• [PROBLEM STATEMENT]
Quote everything in the entries below from the line containing "scientific name: Synedrella nodiflora" down to the line containing "state / province: Maricao", including both of those lines.

(Dataset excerpt)
------
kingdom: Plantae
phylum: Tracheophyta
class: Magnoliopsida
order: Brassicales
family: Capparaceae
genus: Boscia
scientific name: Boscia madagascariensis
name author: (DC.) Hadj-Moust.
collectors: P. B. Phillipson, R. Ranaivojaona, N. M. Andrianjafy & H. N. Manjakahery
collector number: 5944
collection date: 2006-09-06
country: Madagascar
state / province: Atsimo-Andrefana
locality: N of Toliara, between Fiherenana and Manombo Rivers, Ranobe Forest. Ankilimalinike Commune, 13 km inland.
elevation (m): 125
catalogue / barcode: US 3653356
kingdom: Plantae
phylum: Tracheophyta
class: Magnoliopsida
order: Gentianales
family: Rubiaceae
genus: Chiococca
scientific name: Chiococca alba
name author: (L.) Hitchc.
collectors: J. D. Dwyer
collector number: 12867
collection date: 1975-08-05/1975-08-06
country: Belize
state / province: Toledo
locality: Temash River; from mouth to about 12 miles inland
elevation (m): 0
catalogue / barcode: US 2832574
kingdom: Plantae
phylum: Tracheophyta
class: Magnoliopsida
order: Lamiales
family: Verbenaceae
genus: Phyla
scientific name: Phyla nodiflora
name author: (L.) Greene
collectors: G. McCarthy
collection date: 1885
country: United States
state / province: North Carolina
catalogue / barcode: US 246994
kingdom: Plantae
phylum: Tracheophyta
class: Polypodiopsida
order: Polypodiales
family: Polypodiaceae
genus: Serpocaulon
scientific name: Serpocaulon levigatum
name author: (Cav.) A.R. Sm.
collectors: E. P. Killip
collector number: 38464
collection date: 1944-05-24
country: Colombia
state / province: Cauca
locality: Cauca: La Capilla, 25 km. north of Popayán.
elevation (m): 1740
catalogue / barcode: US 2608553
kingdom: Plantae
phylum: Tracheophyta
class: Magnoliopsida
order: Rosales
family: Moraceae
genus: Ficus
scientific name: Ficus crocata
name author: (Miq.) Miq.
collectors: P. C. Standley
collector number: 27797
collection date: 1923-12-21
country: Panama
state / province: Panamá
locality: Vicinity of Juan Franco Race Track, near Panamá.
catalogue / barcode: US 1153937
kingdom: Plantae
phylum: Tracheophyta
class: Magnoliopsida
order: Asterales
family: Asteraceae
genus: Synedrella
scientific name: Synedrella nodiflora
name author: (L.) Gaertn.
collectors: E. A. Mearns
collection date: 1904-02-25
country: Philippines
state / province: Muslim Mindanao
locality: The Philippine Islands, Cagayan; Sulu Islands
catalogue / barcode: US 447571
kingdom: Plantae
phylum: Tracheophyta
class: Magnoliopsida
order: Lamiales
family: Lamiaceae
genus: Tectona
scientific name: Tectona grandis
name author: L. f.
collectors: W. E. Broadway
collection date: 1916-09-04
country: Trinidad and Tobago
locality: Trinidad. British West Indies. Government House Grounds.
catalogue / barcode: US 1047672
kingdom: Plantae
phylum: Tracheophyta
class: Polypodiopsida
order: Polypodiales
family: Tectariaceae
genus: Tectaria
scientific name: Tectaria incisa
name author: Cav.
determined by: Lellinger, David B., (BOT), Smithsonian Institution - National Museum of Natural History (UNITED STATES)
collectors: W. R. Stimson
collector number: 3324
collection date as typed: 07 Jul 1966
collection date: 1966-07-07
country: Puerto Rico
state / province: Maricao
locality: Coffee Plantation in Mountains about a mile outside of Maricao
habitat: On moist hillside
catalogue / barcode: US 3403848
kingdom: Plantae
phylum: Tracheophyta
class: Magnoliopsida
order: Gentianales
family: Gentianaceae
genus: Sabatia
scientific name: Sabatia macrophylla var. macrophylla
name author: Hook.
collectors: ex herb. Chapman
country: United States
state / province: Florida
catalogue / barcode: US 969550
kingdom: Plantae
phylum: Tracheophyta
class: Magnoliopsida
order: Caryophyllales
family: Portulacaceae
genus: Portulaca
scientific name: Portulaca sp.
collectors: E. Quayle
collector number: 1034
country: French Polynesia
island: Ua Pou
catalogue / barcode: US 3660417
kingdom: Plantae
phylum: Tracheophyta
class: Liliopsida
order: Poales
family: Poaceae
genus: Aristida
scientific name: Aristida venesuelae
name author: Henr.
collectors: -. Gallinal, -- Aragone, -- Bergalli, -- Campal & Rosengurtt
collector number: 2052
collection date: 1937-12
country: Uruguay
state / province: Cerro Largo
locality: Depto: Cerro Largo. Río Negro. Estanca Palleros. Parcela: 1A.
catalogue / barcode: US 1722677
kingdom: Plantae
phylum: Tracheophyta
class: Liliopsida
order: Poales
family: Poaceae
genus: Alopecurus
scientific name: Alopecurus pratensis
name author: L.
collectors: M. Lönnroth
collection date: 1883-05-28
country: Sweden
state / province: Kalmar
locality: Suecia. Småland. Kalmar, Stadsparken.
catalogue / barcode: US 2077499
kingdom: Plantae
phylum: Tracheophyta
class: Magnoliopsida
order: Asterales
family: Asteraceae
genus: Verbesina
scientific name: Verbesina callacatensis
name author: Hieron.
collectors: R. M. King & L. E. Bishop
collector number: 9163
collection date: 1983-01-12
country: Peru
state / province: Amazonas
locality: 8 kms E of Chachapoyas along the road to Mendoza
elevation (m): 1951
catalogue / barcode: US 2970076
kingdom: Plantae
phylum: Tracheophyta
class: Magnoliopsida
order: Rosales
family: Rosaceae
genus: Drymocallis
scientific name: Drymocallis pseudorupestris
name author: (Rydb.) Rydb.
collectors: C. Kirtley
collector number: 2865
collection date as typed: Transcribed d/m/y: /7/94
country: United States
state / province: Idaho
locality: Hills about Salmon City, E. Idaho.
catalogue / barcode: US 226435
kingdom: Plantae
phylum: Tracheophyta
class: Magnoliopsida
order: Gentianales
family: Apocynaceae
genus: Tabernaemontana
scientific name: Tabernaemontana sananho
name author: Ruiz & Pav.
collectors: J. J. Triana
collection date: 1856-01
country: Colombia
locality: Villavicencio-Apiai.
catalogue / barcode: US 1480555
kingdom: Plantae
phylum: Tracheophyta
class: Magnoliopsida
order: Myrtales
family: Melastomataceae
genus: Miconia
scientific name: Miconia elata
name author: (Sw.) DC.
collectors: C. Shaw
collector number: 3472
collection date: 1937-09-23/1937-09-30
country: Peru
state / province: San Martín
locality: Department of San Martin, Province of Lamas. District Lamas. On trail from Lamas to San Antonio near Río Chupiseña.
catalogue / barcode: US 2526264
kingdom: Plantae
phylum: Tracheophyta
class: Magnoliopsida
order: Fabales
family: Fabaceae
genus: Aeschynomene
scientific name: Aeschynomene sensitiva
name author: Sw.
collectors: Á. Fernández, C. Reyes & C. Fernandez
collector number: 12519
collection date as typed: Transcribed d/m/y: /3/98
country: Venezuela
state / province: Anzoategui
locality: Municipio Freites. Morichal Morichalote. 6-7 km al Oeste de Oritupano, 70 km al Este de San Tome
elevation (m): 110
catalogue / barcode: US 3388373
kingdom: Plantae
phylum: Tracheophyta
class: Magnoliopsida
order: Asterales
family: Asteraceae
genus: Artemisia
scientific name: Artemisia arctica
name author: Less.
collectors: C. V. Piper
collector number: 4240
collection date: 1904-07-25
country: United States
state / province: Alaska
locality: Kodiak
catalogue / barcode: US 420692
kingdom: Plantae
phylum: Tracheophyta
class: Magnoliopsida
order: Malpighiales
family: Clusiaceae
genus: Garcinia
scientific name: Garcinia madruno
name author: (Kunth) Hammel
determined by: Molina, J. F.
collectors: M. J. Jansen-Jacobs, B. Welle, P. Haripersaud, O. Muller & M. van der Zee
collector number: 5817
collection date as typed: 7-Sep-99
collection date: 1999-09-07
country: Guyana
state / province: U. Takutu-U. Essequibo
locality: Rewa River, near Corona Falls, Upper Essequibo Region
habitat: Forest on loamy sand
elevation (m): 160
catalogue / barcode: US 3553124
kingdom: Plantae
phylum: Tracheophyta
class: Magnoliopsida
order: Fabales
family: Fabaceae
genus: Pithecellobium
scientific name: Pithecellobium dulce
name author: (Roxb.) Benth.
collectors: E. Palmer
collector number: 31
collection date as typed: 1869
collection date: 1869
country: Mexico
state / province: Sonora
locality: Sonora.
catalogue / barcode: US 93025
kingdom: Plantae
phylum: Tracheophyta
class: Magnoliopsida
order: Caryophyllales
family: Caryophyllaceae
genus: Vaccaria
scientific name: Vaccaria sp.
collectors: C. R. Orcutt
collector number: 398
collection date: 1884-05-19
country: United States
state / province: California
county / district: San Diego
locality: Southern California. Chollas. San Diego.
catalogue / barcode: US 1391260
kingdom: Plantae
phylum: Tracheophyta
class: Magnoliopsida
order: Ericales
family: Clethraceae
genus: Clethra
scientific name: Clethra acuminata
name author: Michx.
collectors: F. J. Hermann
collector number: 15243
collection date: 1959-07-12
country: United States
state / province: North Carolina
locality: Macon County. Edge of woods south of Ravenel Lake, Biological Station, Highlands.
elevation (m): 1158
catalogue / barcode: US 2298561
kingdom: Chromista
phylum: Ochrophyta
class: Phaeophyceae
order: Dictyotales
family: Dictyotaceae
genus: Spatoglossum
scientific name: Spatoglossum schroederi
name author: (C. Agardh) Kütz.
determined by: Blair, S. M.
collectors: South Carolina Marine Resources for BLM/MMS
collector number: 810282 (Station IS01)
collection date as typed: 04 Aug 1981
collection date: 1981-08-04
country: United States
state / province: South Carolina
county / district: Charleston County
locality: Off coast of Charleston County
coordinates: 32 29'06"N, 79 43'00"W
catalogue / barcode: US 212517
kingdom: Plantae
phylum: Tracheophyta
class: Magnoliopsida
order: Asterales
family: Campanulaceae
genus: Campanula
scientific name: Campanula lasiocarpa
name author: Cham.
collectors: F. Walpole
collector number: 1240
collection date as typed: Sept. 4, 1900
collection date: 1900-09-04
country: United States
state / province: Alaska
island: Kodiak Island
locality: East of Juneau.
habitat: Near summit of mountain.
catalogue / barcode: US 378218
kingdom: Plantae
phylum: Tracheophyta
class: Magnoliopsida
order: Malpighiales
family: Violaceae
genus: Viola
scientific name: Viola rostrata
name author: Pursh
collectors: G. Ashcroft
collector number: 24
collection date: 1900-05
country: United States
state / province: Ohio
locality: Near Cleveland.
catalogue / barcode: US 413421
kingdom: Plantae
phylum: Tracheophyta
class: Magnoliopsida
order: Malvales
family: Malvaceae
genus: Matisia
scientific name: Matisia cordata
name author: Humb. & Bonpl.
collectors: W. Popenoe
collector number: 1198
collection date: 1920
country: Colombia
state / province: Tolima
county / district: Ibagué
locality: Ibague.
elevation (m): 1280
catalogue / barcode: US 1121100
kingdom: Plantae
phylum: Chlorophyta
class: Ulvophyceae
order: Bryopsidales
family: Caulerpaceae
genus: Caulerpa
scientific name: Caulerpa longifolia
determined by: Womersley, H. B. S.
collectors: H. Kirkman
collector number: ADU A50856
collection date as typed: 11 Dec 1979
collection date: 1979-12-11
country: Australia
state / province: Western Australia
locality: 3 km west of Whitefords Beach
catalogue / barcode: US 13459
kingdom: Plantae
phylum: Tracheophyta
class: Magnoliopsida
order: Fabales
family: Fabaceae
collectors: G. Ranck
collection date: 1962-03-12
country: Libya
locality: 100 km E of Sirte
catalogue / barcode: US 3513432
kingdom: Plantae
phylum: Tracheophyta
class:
------
• [CORRECT OUTPUT]
scientific name: Synedrella nodiflora
name author: (L.) Gaertn.
collectors: E. A. Mearns
collection date: 1904-02-25
country: Philippines
state / province: Muslim Mindanao
locality: The Philippine Islands, Cagayan; Sulu Islands
catalogue / barcode: US 447571
kingdom: Plantae
phylum: Tracheophyta
class: Magnoliopsida
order: Lamiales
family: Lamiaceae
genus: Tectona
scientific name: Tectona grandis
name author: L. f.
collectors: W. E. Broadway
collection date: 1916-09-04
country: Trinidad and Tobago
locality: Trinidad. British West Indies. Government House Grounds.
catalogue / barcode: US 1047672
kingdom: Plantae
phylum: Tracheophyta
class: Polypodiopsida
order: Polypodiales
family: Tectariaceae
genus: Tectaria
scientific name: Tectaria incisa
name author: Cav.
determined by: Lellinger, David B., (BOT), Smithsonian Institution - National Museum of Natural History (UNITED STATES)
collectors: W. R. Stimson
collector number: 3324
collection date as typed: 07 Jul 1966
collection date: 1966-07-07
country: Puerto Rico
state / province: Maricao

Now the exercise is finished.